John Peacock, de la Universidad de Edimburgo, profundiza más. Ve conflictos con otros datos estructurales a gran escala que ya poseemos. Más específicamente, entra en conflicto con los resultados que provienen del exactamente el mismo conjunto de datos DESI en el que se basa el nuevo estudio.

“Hasta que no podamos entender si esto se puede hacer consistente y cómo”, dice Peacock, “no espero que muchos se dejen persuadir”.

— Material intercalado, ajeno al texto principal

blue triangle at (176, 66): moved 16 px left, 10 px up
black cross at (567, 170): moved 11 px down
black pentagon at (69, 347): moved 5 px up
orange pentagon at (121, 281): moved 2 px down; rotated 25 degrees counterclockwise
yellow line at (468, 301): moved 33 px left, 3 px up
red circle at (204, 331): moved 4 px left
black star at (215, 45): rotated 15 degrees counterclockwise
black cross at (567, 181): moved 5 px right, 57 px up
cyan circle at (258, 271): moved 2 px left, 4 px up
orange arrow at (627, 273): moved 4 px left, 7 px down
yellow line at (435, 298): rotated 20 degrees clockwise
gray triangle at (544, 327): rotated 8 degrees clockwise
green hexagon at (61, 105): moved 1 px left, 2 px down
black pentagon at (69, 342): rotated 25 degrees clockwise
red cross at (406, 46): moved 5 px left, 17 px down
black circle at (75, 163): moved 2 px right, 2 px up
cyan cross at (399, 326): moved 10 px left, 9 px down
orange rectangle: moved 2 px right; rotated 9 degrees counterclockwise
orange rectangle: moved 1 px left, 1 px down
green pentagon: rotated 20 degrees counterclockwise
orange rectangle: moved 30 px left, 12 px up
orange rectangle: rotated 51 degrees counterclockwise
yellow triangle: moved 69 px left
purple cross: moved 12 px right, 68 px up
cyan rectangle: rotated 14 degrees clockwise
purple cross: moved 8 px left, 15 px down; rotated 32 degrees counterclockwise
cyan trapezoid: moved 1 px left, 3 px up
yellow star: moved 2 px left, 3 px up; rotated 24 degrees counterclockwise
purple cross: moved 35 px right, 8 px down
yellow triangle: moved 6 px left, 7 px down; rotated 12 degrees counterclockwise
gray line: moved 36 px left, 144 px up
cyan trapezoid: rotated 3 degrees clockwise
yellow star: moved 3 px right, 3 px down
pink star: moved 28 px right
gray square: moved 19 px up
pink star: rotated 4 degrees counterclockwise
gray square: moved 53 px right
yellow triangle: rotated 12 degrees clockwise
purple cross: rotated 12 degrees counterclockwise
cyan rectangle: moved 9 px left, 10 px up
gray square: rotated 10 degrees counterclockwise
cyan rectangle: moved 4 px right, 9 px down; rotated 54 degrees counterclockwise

La colaboración DESI probablemente intentará solucionarlo. Peacock espera que empiecen a comprobarlo. Pero en este momento, la afirmación permanece sola, ruidosa y confusa frente al suave e isotrópico consenso.

La ciencia se mueve a frenadas. A veces un artículo rompe un paradigma. A veces simplemente necesita una mejor limpieza. Labini ve grietas en la pared. Todos los demás ven pintura que no se ha secado.

Los datos permanecen ahí, en silencio, apuntando a algún lugar específico.

Nadie ha mirado completamente en esa dirección todavía.